### REQUIRED ACTION
I need all the entries repeated exactly as written.

### DATA PROVIDED
■ ■ ■ ■

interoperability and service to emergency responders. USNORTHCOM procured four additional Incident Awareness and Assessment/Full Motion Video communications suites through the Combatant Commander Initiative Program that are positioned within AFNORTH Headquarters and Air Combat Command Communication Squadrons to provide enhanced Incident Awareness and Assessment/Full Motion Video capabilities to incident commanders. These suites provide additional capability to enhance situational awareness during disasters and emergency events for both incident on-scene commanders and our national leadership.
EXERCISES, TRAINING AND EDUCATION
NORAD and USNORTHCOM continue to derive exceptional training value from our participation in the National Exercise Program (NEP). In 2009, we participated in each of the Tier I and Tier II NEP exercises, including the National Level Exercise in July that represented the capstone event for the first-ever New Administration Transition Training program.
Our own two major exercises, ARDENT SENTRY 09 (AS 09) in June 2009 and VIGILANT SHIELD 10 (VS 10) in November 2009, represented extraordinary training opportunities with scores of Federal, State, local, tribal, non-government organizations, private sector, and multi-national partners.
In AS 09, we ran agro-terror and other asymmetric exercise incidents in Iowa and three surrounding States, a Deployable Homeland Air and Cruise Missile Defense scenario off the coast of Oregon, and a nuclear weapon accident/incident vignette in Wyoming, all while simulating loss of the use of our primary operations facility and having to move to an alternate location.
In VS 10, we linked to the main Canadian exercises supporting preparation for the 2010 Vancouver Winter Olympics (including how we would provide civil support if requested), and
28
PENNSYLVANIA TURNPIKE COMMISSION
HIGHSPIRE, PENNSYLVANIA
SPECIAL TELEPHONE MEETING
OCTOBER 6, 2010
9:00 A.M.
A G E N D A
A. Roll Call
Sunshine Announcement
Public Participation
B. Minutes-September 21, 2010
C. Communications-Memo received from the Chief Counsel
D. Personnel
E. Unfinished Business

■ ■ ■ ■

### ANSWER BELOW
interoperability and service to emergency responders. USNORTHCOM procured four additional Incident Awareness and Assessment/Full Motion Video communications suites through the Combatant Commander Initiative Program that are positioned within AFNORTH Headquarters and Air Combat Command Communication Squadrons to provide enhanced Incident Awareness and Assessment/Full Motion Video capabilities to incident commanders. These suites provide additional capability to enhance situational awareness during disasters and emergency events for both incident on-scene commanders and our national leadership.
EXERCISES, TRAINING AND EDUCATION
NORAD and USNORTHCOM continue to derive exceptional training value from our participation in the National Exercise Program (NEP). In 2009, we participated in each of the Tier I and Tier II NEP exercises, including the National Level Exercise in July that represented the capstone event for the first-ever New Administration Transition Training program.
Our own two major exercises, ARDENT SENTRY 09 (AS 09) in June 2009 and VIGILANT SHIELD 10 (VS 10) in November 2009, represented extraordinary training opportunities with scores of Federal, State, local, tribal, non-government organizations, private sector, and multi-national partners.
In AS 09, we ran agro-terror and other asymmetric exercise incidents in Iowa and three surrounding States, a Deployable Homeland Air and Cruise Missile Defense scenario off the coast of Oregon, and a nuclear weapon accident/incident vignette in Wyoming, all while simulating loss of the use of our primary operations facility and having to move to an alternate location.
In VS 10, we linked to the main Canadian exercises supporting preparation for the 2010 Vancouver Winter Olympics (including how we would provide civil support if requested), and
28
PENNSYLVANIA TURNPIKE COMMISSION
HIGHSPIRE, PENNSYLVANIA
SPECIAL TELEPHONE MEETING
OCTOBER 6, 2010
9:00 A.M.
A G E N D A
A. Roll Call
Sunshine Announcement
Public Participation
B. Minutes-September 21, 2010
C. Communications-Memo received from the Chief Counsel
D. Personnel
E. Unfinished Business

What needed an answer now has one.